Goal of the exercise: Copy out the rows below word for word, from the first row through the line containing "Rabbi Glick. Haya reports that", and leave the pictures out of your answer.

Task input:
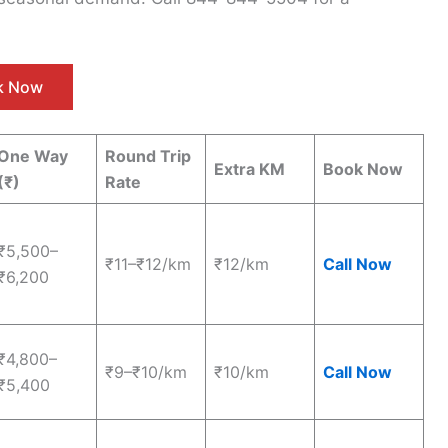
ck Now
One Way
Round Trip
Extra KM
Book Now
(₹)
Rate
₹5,500–
₹11–₹12/km
₹12/km
Call Now
₹6,200
₹4,800–
₹9–₹10/km
₹10/km
Call Now
₹5,400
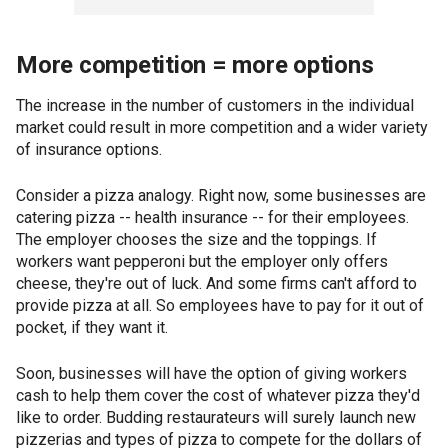
More competition = more options
The increase in the number of customers in the individual
market could result in more competition and a wider variety
of insurance options.
Consider a pizza analogy. Right now, some businesses are
catering pizza -- health insurance -- for their employees.
The employer chooses the size and the toppings. If
workers want pepperoni but the employer only offers
cheese, they're out of luck. And some firms can't afford to
provide pizza at all. So employees have to pay for it out of
pocket, if they want it.
Soon, businesses will have the option of giving workers
cash to help them cover the cost of whatever pizza they'd
like to order. Budding restaurateurs will surely launch new
pizzerias and types of pizza to compete for the dollars of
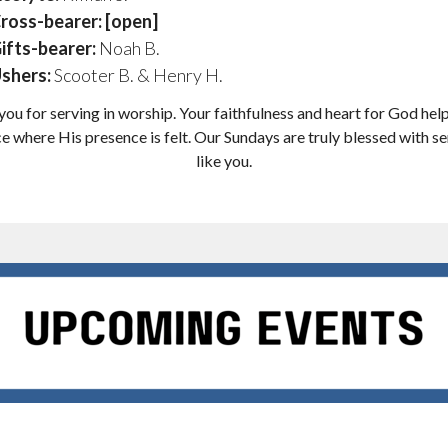
ross-bearer: [open]
ifts-bearer:
Noah B.
shers:
Scooter B. & Henry H.
ou for serving in worship. Your faithfulness and heart for God hel
e where His presence is felt. Our Sundays are truly blessed with s
like you.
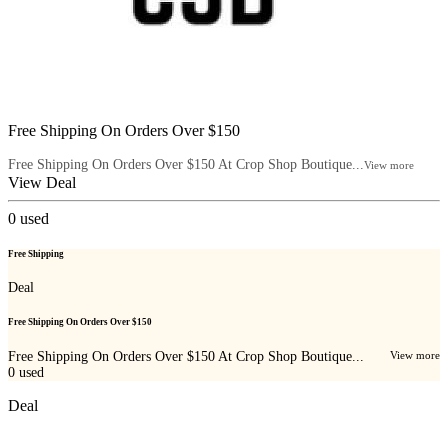
Free Shipping On Orders Over $150
Free Shipping On Orders Over $150 At Crop Shop Boutique...
View more
View Deal
0
used
Free Shipping
Deal
Free Shipping On Orders Over $150
Free Shipping On Orders Over $150 At Crop Shop Boutique...
View more
0
used
Deal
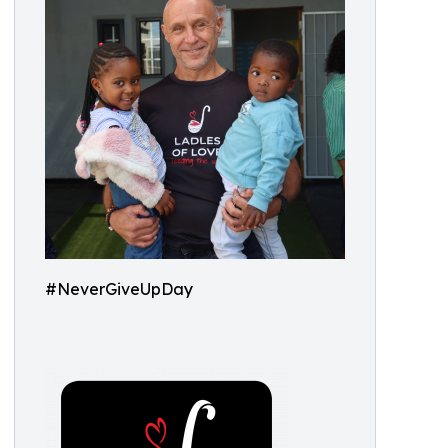
#NeverGiveUpDay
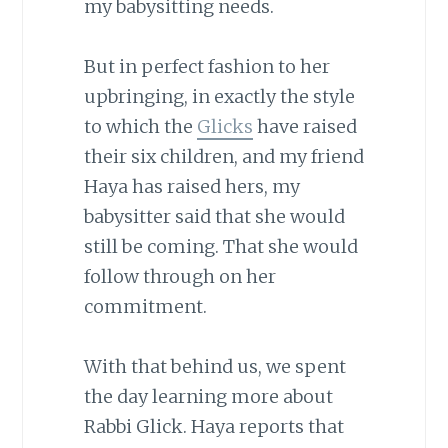
my babysitting needs.
But in perfect fashion to her
upbringing, in exactly the style
to which the
Glicks
have raised
their six children, and my friend
Haya has raised hers, my
babysitter said that she would
still be coming. That she would
follow through on her
commitment.
With that behind us, we spent
the day learning more about
Rabbi Glick. Haya reports that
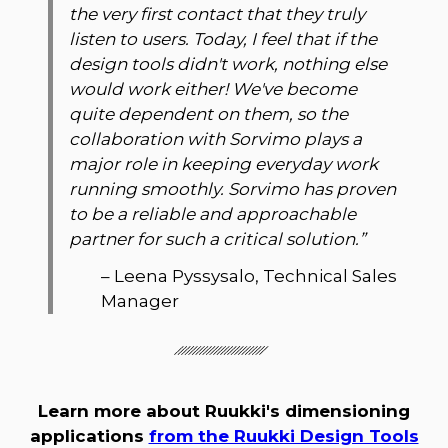
the very first contact that they truly
listen to users. Today, I feel that if the
design tools didn't work, nothing else
would work either! We've become
quite dependent on them, so the
collaboration with Sorvimo plays a
major role in keeping everyday work
running smoothly. Sorvimo has proven
to be a reliable and approachable
partner for such a critical solution.
”
–
Leena Pyssysalo, Technical Sales
Manager
Learn more about Ruukki's dimensioning
applications
from the Ruukki Design Tools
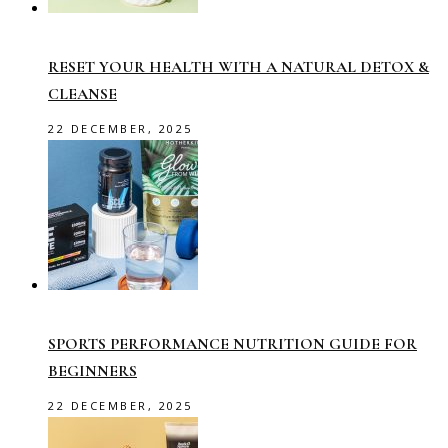
RESET YOUR HEALTH WITH A NATURAL DETOX &
CLEANSE
22 DECEMBER, 2025
SPORTS PERFORMANCE NUTRITION GUIDE FOR
BEGINNERS
22 DECEMBER, 2025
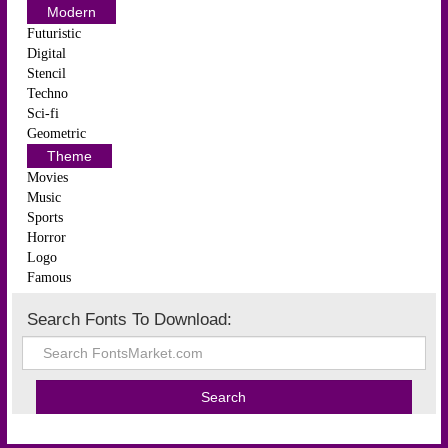
Modern
Futuristic
Digital
Stencil
Techno
Sci-fi
Geometric
Theme
Movies
Music
Sports
Horror
Logo
Famous
Search Fonts To Download:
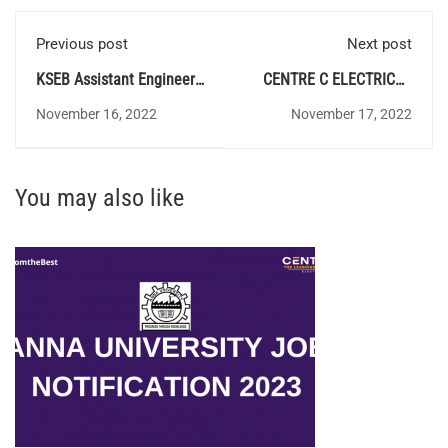
Previous post
Next post
KSEB Assistant Engineer
CENTRE C ELECTRICAL
Electrical (By Transfer
QUIZ 123 - Answer Key
November 16, 2022
November 17, 2022
Quota) - Syllabus
You may also like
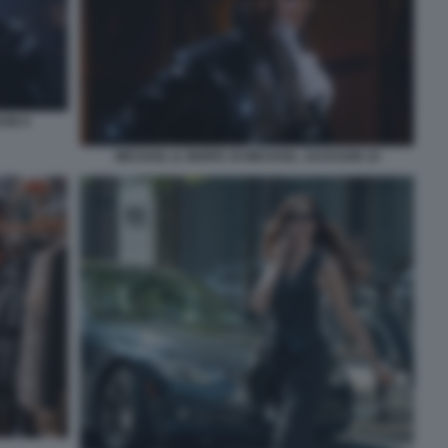
SON 9
MICHAEL IL BIOPIC DI MICHAEL JACKSON 10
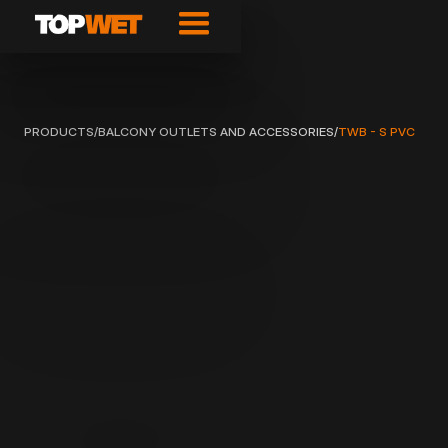
PRODUCTS
/
BALCONY OUTLETS AND ACCESSORIES
/
TWB - S PVC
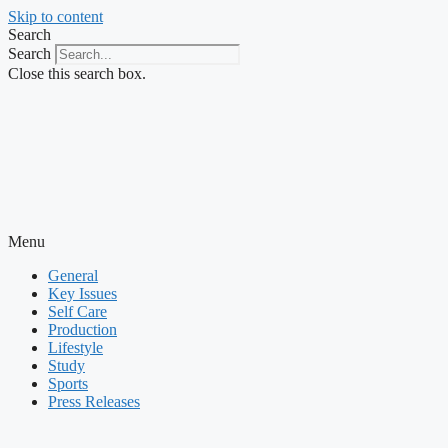
Skip to content
Search
Search
Close this search box.
Menu
General
Key Issues
Self Care
Production
Lifestyle
Study
Sports
Press Releases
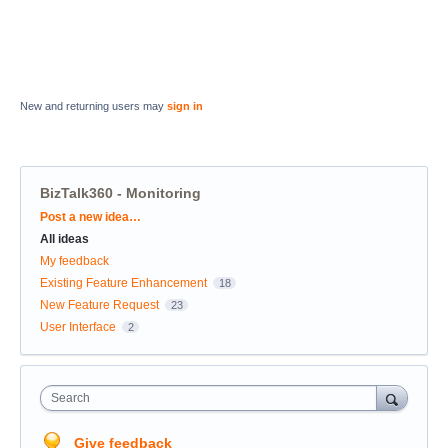
New and returning users may
sign in
BizTalk360 - Monitoring
Categories
Post a new idea…
All ideas
My feedback
Existing Feature Enhancement
18
New Feature Request
23
User Interface
2
Search
Give feedback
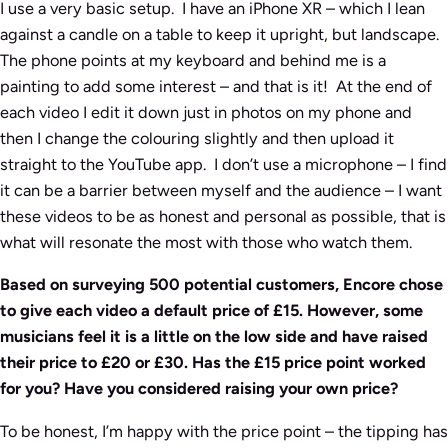
I use a very basic setup. I have an iPhone XR – which I lean
against a candle on a table to keep it upright, but landscape.
The phone points at my keyboard and behind me is a
painting to add some interest – and that is it! At the end of
each video I edit it down just in photos on my phone and
then I change the colouring slightly and then upload it
straight to the YouTube app. I don’t use a microphone – I find
it can be a barrier between myself and the audience – I want
these videos to be as honest and personal as possible, that is
what will resonate the most with those who watch them.
Based on surveying 500 potential customers, Encore chose
to give each video a default price of £15. However, some
musicians feel it is a little on the low side and have raised
their price to £20 or £30. Has the £15 price point worked
for you? Have you considered raising your own price?
To be honest, I’m happy with the price point – the tipping has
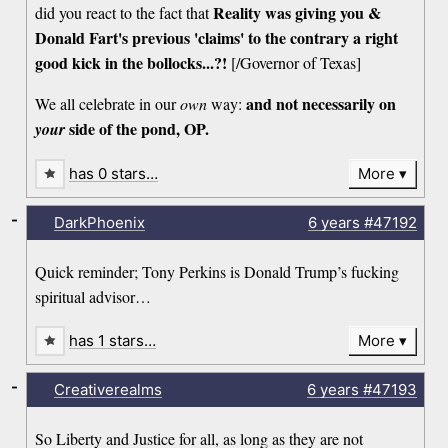
Reality was giving you &
did you react to the fact that
Donald Fart's previous 'claims' to the contrary a right
good kick in the bollocks...?!
[/Governor of Texas]
and not necessarily on
We all celebrate in our
own
way:
side of the pond, OP.
your
has 0 stars…
More
-
DarkPhoenix
6 years
#47192
Quick reminder; Tony Perkins is Donald Trump’s fucking
spiritual advisor…
has 1 stars…
More
-
Creativerealms
6 years
#47193
So Liberty and Justice for all, as long as they are not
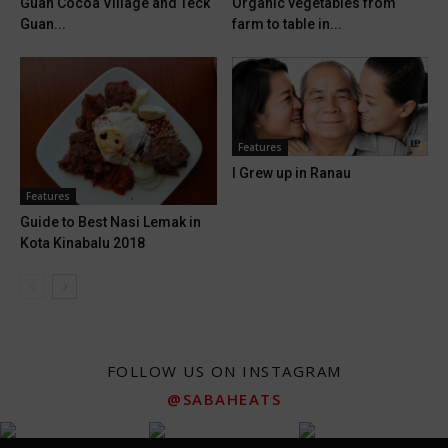
Guan Cocoa Village and Teck
Organic vegetables from
Guan...
farm to table in...
Features
I Grew up in Ranau
Features
Guide to Best Nasi Lemak in
Kota Kinabalu 2018
FOLLOW US ON INSTAGRAM
@SABAHEATS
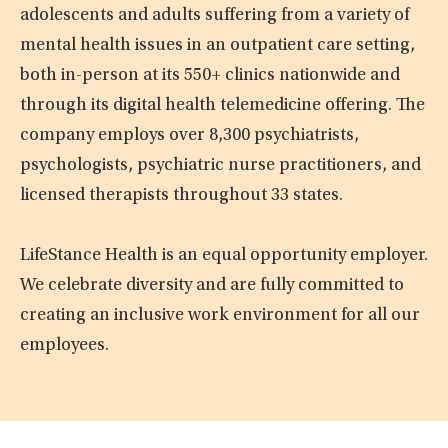
adolescents and adults suffering from a variety of
mental health issues in an outpatient care setting,
both in-person at its 550+ clinics nationwide and
through its digital health telemedicine offering. The
company employs over 8,300 psychiatrists,
psychologists, psychiatric nurse practitioners, and
licensed therapists throughout 33 states.
LifeStance Health is an equal opportunity employer.
We celebrate diversity and are fully committed to
creating an inclusive work environment for all our
employees.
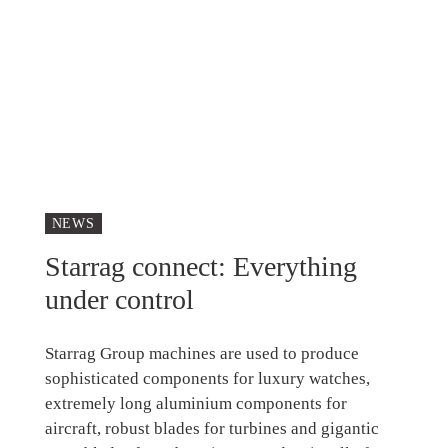
NEWS
Starrag connect: Everything
under control
Starrag Group machines are used to produce
sophisticated components for luxury watches,
extremely long aluminium components for
aircraft, robust blades for turbines and gigantic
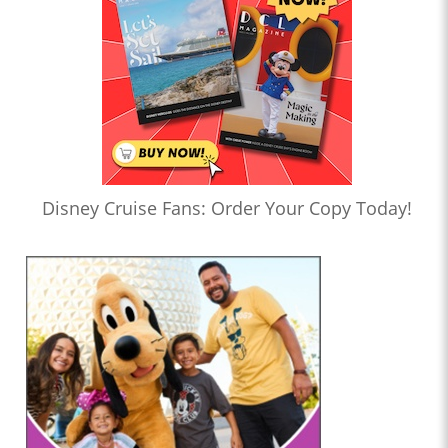
Disney Cruise Fans: Order Your Copy Today!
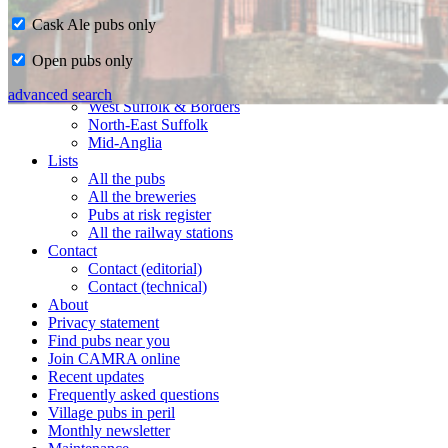
Cask Ale pubs only
Home
Open pubs only
CAMRA in Suffolk
Ipswich & East Suffolk
advanced search
West Suffolk & Borders
North-East Suffolk
Mid-Anglia
Lists
All the pubs
All the breweries
Pubs at risk register
All the railway stations
Contact
Contact (editorial)
Contact (technical)
About
Privacy statement
Find pubs near you
Join CAMRA online
Recent updates
Frequently asked questions
Village pubs in peril
Monthly newsletter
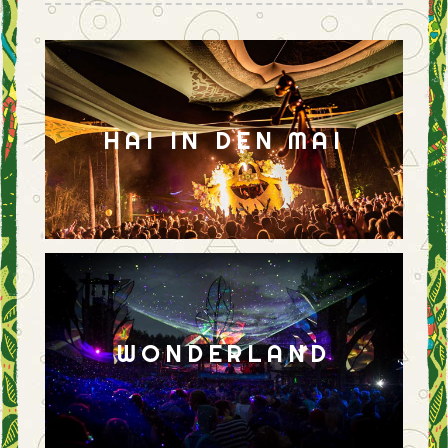
HAI IN DEN MAI
WONDERLAND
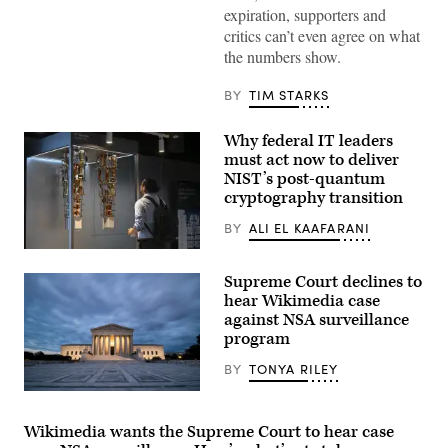
expiration, supporters and
United
States
critics can’t even agree on what
Kash
the numbers show.
Patel
is
seen
BY
TIM STARKS
in
the
Capitol
Why federal IT leaders
near
a
must act now to deliver
meeting
NIST’s post-quantum
on
the
cryptography transition
administration’s
use
BY
ALI EL KAAFARANI
of
FISA
ntern
authority
Marc
on
Supreme Court declines to
Sibaja
March
looks
hear Wikimedia case
18,
at
against NSA surveillance
2026.
the
(Photo
program
IBM
by
Quantum
Alex
System
BY
TONYA RILEY
Kent/The
Two
Washington
at
(Geoff
Post
IBM
Livingston
via
Thomas
/
Wikimedia wants the Supreme Court to hear case
Getty
J.
Flickr)
Images)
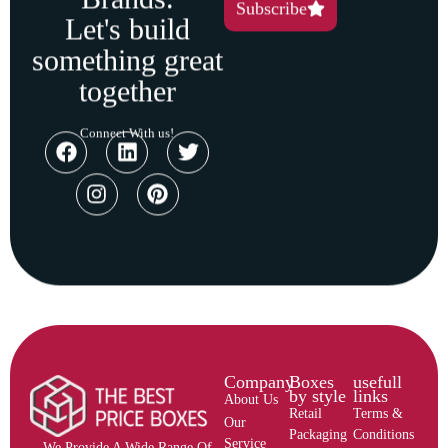
Subscribe
Let's build
something great
together
Connect With us!
Company
Boxes
usefull
by style
links
About Us
Retail
Terms &
Our
Packaging
Conditions
Service
We Provide A Wide Range Of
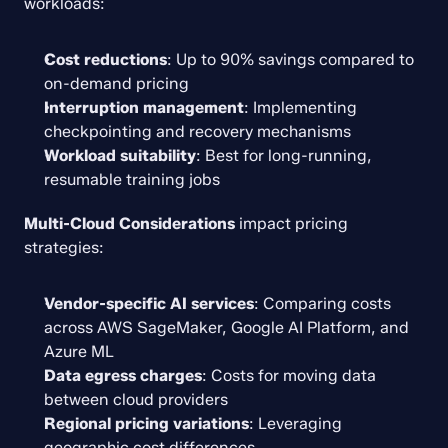
workloads:
Cost reductions
: Up to 90% savings compared to 
on-demand pricing
Interruption management
: Implementing 
checkpointing and recovery mechanisms
Workload suitability
: Best for long-running, 
resumable training jobs
Multi-Cloud Considerations
 impact pricing 
strategies:
Vendor-specific AI services
: Comparing costs 
across AWS SageMaker, Google AI Platform, and 
Azure ML
Data egress charges
: Costs for moving data 
between cloud providers
Regional pricing variations
: Leveraging 
geographic cost differences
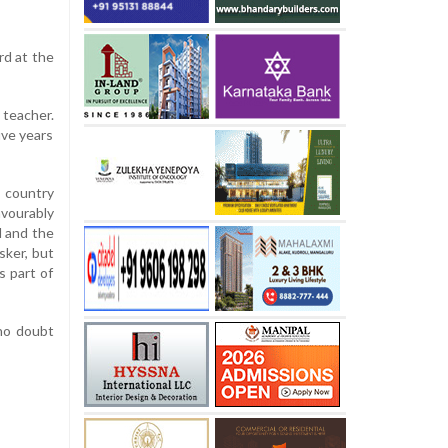
rd at the
 teacher.
ive years
 country
avourably
d and the
ker, but
s part of
no doubt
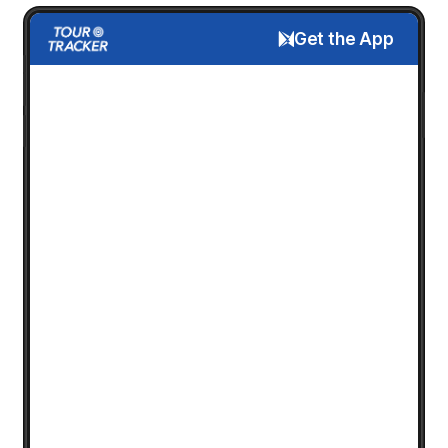
Get the App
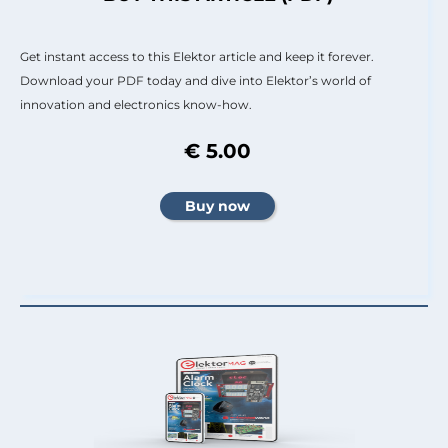
Get instant access to this Elektor article and keep it forever.
Download your PDF today and dive into Elektor’s world of
innovation and electronics know-how.
€ 5.00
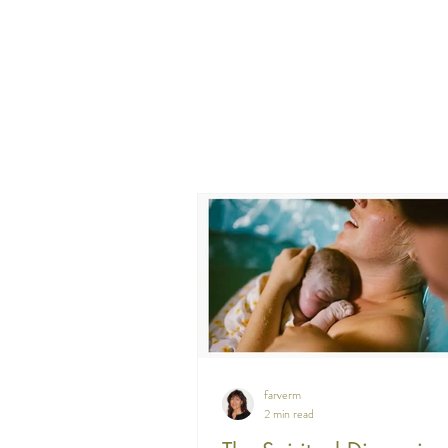
farverm
2 min read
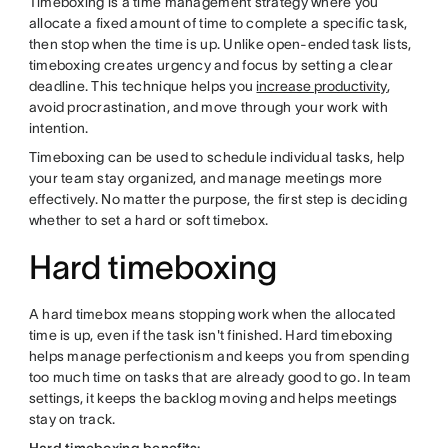
Timeboxing is a time management strategy where you
allocate a fixed amount of time to complete a specific task,
then stop when the time is up. Unlike open-ended task lists,
timeboxing creates urgency and focus by setting a clear
deadline. This technique helps you
increase productivity
,
avoid procrastination, and move through your work with
intention.
Timeboxing can be used to schedule individual tasks, help
your team stay organized, and manage meetings more
effectively. No matter the purpose, the first step is deciding
whether to set a hard or soft timebox.
Hard timeboxing
A hard timebox means stopping work when the allocated
time is up, even if the task isn't finished. Hard timeboxing
helps manage perfectionism and keeps you from spending
too much time on tasks that are already good to go. In team
settings, it keeps the backlog moving and helps meetings
stay on track.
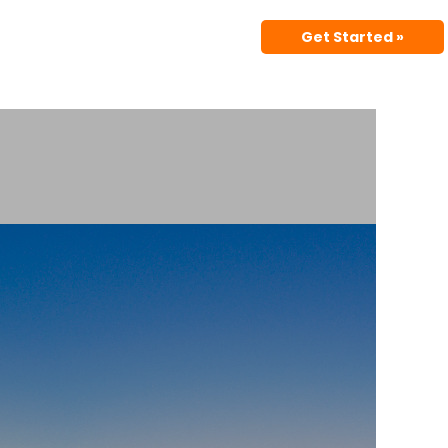
Get Started »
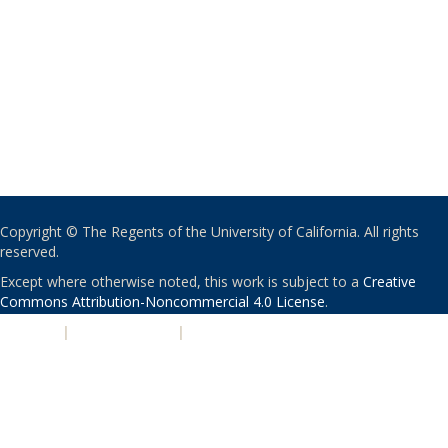
Copyright © The Regents of the University of California. All rights
reserved.
Except where otherwise noted, this work is subject to a
Creative
Commons Attribution-Noncommercial 4.0 License
.
PRIVACY
|
ACCESSIBILITY
|
NONDISCRIMINATION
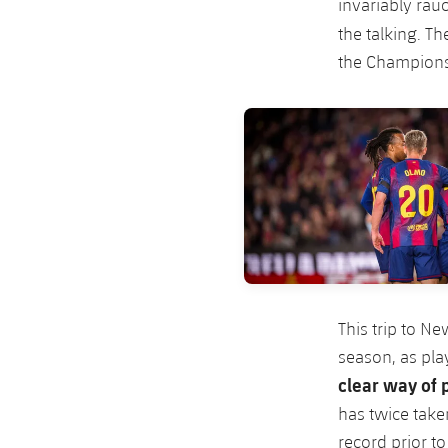
invariably rauc
the talking. Th
the Champions
FC Barcelona club badge
This trip to N
season, as pla
clear way of
has twice take
record prior to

Answer space:
ck Now
One Way
Round Trip
Extra KM
Book Now
(₹)
Rate
₹5,500–
₹11–₹12/km
₹12/km
Call Now
₹6,200
₹4,800–
₹9–₹10/km
₹10/km
Call Now
₹5,400
More competition = more options
The increase in the number of customers in the individual
market could result in more competition and a wider variety
of insurance options.
Consider a pizza analogy. Right now, some businesses are
catering pizza -- health insurance -- for their employees.
The employer chooses the size and the toppings. If
workers want pepperoni but the employer only offers
cheese, they're out of luck. And some firms can't afford to
provide pizza at all. So employees have to pay for it out of
pocket, if they want it.
Soon, businesses will have the option of giving workers
cash to help them cover the cost of whatever pizza they'd
like to order. Budding restaurateurs will surely launch new
pizzerias and types of pizza to compete for the dollars of
ross-bearer: [open]
ifts-bearer:
Noah B.
shers:
Scooter B. & Henry H.
ou for serving in worship. Your faithfulness and heart for God hel
e where His presence is felt. Our Sundays are truly blessed with s
like you.
Free Shipping On Orders Over $150
Free Shipping On Orders Over $150 At Crop Shop Boutique...
View more
View Deal
0
used
Free Shipping
Deal
Free Shipping On Orders Over $150
Free Shipping On Orders Over $150 At Crop Shop Boutique...
View more
0
used
Deal
#NeverGiveUpDay
my babysitting needs.
But in perfect fashion to her
upbringing, in exactly the style
to which the
Glicks
have raised
their six children, and my friend
Haya has raised hers, my
babysitter said that she would
still be coming. That she would
follow through on her
commitment.
With that behind us, we spent
the day learning more about
Rabbi Glick. Haya reports that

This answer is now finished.